### Task requirements
Count the lines in the entries below that contain the string "lobe". Reply with the number alone.

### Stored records
· · · ·
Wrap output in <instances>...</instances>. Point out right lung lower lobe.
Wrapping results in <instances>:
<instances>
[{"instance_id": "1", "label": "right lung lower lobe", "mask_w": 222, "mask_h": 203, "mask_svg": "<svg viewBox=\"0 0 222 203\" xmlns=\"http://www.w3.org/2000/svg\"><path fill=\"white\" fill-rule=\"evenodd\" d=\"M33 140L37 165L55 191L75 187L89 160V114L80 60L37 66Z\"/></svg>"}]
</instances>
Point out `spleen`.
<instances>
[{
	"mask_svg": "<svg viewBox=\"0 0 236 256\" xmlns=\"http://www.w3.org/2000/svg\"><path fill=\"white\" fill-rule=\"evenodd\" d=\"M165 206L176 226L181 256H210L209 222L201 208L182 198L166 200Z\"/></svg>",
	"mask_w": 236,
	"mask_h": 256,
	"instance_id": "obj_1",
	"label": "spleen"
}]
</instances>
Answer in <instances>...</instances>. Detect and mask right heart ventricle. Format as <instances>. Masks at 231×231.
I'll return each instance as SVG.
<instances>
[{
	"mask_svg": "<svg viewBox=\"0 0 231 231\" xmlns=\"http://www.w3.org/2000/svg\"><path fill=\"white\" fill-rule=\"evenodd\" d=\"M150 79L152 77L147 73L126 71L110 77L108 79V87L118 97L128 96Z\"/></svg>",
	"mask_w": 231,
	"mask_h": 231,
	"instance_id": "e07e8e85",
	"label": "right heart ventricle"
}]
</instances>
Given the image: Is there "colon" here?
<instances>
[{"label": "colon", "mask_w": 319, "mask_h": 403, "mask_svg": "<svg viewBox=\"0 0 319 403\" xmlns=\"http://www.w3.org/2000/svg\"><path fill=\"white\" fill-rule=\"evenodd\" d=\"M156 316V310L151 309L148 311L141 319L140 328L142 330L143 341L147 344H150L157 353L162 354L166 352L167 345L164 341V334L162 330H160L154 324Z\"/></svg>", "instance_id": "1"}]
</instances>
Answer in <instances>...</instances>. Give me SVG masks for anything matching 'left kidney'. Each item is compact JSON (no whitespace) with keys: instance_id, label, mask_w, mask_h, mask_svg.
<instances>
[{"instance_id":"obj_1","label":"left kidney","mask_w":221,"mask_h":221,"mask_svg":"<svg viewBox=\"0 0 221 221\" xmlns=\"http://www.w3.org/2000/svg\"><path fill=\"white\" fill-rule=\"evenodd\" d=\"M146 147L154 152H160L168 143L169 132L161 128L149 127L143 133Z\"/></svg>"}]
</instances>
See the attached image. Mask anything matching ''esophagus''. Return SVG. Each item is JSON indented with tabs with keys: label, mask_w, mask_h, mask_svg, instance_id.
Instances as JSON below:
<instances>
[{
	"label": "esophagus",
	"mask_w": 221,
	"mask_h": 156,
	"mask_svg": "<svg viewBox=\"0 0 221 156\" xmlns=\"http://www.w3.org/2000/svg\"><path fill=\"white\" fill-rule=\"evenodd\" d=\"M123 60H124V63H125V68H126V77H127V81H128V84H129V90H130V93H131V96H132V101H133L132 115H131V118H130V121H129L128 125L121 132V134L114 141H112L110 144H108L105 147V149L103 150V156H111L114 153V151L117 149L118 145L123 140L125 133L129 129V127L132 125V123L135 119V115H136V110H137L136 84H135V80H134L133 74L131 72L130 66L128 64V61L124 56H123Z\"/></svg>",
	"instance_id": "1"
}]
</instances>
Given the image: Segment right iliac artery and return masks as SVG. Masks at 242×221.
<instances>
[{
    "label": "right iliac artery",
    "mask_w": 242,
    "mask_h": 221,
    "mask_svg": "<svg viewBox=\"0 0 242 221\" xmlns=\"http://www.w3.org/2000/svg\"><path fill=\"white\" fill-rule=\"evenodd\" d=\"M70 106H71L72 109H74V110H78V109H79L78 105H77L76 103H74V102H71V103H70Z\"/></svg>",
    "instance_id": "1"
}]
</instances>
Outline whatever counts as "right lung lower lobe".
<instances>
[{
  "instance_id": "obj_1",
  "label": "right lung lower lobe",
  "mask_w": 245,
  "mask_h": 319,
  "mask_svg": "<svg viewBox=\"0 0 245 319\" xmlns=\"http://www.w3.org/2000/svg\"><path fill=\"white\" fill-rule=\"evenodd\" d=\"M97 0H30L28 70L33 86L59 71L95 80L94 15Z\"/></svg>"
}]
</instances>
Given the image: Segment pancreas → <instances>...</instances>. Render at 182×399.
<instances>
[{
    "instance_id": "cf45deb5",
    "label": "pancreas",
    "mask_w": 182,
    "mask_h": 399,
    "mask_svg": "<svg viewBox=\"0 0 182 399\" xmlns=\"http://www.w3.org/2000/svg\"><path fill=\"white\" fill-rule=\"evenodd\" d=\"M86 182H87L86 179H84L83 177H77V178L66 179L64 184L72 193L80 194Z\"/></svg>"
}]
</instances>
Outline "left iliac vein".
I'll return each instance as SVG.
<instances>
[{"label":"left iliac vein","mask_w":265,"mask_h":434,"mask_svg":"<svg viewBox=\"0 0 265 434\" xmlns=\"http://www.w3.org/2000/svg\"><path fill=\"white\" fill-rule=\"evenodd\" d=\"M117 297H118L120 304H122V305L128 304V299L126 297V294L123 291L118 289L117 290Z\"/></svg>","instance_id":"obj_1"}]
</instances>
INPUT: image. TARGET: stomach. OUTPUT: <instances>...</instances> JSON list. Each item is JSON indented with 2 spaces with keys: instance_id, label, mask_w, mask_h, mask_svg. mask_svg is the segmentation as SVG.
· · · ·
### Solution to this problem
4